Домой Минаев вернулся возбужденным и довольным. На лице его, как только он переступил порог своей избы, появилось странное и уже не сходившее весь вечер выражение, которое можно было одинаково принять и за усмешку (потому что в душе он действительно насмехался над теми, кто был рядом с ним на кладбище и ничего не заметил и не мог понять и заметить) и за улыбку (потому что все происшедшее с ним, что он испытал и о чем думал, когда закапывал Флерова, действительно радовало его); он не ворчал и не жаловался на усталость, как обычно делал, возвращаясь с работы, а принялся ходить по избе и потирать руки, вкладывая в это прохаживание и потирание все испытываемое им теперь удовольствие.

«Чему рад? — спросила Алевтина, сразу же заметившая необычное настроение мужа. — Али было что?»
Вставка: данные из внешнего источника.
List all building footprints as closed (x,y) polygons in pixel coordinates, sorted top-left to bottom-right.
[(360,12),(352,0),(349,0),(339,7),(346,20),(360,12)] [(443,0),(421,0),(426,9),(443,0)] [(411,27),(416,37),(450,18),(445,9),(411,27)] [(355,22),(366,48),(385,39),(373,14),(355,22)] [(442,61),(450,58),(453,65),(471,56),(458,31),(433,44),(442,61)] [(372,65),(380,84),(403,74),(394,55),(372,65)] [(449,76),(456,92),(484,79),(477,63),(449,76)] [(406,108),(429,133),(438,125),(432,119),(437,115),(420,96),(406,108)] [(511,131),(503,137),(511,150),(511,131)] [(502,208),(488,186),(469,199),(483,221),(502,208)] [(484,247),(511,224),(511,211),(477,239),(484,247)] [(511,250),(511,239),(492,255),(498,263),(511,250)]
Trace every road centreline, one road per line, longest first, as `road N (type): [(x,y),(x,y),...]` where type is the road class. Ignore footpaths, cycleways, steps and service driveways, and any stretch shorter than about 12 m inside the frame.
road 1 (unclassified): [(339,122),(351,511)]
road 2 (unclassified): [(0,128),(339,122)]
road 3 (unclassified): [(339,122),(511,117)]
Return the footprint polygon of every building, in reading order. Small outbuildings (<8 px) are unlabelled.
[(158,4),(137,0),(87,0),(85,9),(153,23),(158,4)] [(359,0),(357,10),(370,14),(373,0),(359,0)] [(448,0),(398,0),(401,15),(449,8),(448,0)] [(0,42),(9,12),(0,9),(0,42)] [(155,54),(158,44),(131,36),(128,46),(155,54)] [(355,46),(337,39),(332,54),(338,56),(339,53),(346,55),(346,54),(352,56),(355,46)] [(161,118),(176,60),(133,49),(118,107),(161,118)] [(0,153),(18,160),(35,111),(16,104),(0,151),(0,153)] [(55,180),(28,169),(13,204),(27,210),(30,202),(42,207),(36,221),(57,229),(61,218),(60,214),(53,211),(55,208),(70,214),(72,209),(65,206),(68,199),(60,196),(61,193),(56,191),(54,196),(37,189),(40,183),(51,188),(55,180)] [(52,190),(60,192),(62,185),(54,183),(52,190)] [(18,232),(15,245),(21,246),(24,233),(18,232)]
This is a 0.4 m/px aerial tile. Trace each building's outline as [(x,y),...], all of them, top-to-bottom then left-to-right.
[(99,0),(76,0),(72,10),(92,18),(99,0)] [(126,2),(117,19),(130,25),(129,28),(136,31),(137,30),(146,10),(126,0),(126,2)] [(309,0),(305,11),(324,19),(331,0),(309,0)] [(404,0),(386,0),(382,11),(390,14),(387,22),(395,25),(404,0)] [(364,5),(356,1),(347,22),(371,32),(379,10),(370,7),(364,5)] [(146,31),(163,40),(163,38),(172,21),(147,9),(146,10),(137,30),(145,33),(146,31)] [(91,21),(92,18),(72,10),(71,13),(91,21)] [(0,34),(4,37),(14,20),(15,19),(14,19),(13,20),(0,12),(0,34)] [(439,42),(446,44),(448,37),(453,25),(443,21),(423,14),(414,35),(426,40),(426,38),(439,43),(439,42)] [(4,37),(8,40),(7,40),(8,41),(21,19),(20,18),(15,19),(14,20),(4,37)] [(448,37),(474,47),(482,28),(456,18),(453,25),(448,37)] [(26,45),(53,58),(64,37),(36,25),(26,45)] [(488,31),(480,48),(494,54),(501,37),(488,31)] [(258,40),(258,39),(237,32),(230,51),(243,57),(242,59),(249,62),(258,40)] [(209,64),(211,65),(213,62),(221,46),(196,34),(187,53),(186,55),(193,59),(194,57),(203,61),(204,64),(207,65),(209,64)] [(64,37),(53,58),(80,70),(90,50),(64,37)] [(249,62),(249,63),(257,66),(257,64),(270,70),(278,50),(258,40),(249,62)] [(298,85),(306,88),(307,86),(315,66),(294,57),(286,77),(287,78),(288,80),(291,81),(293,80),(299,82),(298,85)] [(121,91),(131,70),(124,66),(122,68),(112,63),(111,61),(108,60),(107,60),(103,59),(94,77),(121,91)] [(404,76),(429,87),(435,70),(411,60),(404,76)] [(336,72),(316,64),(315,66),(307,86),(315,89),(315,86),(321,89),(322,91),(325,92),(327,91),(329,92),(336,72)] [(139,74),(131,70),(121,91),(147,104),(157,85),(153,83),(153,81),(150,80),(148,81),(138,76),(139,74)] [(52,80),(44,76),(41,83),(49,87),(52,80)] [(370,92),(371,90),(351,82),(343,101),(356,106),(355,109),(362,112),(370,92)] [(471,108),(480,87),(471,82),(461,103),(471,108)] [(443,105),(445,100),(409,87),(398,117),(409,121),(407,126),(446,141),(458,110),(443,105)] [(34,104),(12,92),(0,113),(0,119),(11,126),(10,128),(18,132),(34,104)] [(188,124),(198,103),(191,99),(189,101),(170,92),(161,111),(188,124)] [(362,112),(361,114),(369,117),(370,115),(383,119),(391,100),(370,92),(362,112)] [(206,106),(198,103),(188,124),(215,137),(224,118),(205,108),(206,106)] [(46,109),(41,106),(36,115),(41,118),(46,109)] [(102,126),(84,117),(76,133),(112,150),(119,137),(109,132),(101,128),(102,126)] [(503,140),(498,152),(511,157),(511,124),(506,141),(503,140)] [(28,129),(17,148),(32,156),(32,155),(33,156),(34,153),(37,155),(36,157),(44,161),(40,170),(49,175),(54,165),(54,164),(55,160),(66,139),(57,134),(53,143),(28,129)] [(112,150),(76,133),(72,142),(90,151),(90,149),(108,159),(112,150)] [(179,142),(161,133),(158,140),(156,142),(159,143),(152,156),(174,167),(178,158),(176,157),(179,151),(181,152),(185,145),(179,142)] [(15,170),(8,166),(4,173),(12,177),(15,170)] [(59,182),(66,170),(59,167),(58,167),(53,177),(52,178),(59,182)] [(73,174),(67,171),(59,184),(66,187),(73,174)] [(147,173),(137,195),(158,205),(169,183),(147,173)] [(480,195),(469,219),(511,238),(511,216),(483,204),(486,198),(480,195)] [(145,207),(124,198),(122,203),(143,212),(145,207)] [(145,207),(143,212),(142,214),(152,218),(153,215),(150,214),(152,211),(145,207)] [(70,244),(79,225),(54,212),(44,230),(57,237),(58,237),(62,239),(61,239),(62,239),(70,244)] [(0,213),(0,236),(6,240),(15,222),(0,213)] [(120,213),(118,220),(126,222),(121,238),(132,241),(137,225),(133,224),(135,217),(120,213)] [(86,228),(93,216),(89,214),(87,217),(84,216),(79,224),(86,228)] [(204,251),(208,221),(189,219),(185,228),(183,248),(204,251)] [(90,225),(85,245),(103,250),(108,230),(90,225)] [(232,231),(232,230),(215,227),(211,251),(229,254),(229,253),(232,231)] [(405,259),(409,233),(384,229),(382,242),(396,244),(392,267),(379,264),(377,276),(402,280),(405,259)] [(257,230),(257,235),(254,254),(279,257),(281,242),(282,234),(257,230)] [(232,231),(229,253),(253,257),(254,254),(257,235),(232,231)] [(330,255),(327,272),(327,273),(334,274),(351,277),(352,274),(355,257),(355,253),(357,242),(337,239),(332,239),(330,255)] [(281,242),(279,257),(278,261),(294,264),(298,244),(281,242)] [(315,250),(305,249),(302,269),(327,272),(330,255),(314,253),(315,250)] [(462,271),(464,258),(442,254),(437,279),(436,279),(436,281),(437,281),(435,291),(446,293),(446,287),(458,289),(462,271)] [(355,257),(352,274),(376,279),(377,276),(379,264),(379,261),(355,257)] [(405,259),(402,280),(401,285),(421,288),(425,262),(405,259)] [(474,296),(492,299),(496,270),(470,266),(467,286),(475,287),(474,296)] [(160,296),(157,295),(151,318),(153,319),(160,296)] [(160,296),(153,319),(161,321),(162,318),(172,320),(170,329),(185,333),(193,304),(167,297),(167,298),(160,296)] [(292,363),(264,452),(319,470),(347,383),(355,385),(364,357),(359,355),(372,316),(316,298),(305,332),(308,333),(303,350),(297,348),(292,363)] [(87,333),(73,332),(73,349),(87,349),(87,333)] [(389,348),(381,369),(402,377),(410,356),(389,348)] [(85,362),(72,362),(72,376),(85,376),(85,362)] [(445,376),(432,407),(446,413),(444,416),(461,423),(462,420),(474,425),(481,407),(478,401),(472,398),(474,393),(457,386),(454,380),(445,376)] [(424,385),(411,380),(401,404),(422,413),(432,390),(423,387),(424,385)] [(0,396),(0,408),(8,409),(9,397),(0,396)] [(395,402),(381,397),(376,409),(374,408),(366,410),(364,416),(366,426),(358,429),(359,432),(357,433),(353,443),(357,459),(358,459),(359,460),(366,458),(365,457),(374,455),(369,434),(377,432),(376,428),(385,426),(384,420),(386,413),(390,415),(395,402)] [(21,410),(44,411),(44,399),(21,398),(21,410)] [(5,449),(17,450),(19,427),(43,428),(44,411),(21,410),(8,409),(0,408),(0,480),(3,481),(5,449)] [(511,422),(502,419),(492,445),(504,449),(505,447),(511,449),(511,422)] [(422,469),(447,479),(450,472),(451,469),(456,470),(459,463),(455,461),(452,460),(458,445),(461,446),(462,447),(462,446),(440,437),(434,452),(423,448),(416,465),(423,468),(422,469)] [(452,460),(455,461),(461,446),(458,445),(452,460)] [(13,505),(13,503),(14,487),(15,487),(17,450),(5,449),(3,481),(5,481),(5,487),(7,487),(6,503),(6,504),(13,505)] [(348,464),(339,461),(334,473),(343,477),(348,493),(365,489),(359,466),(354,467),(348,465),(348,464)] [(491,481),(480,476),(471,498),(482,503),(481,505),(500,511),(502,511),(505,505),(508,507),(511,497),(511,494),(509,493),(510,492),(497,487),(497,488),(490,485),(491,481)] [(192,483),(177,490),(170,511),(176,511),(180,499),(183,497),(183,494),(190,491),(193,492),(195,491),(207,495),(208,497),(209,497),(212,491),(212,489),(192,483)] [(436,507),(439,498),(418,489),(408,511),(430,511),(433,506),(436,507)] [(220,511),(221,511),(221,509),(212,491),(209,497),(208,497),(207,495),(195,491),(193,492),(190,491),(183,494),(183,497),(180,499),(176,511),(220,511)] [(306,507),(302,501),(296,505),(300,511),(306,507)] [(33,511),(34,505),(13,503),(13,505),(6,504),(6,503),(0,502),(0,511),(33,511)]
«А что могло быть? Похоронили, и все».

«Так уж и не было, чего ж тогда по избе замаячил?»

«Чего, чего… А того!»

Ему не хотелось разговаривать, и он не стал ничего рассказывать жене. Радость, которая захлестывала его, была радостью открытия: он вдруг почувствовал, что нашел отдушину, что мог теперь не только думать, но и делать, что было желанно ему, и делать безнаказанно: «За руку-то не схватишь, вот в чем вся штука». Как-то еще до войны квартировавший у Минаева учитель, Иван Алексеевич Поливанов, любивший пофилософствовать в свободные вечера, говорил, что в человеке, как и вообще в природе и в мире, должно постоянно поддерживаться равновесие сил, мысли и дела, накопления и отдачи, только тогда он будет спокоен и здоров. Минаев же, которому сложно было постичь это равновесие, ту же философию выражал по-своему: «Ясное дело, зло сушит человека». Он не вспоминал теперь ни слова квартировавшего учителя, ни свои, но все приятное волнение его заключалось именно в том, что он нашел для себя возможность равновесия, и отныне уже ничто не будет ни мучить, ни иссушать его. «И ведь что важно: и с души тяжесть, и невдомек никому, за руку-то не схватишь!» Он долго не мог заснуть в ту ночь, ворочался, вспоминал и, как только закрывал глаза, как будто снова оказывался на кладбище, и все звуки — крик, плач, скрежет железных лопат — с ясностью оживали в нем, он наклонялся, брал гвозди и с силою и с тем же чувством наслаждения, какое испытывал на кладбище (теперь оно было острее, потому, что ничем не сдерживалось в нем), вгонял в доски гроба. Ему опять казалось, что он бил по живому, и боль, какую должно было испытывать то живое, и крик от этой боли (в ушах все еще будто звенел голос Флеровой) лишь усиливали желание бить, бить; он повторял про себя, тихо, как бы отсчитывая удары: «Р-раз, р-раз!», — и плечо его и рука, хотя он продолжал спокойно лежать на печи, напрягались и подергивались в такт ударам.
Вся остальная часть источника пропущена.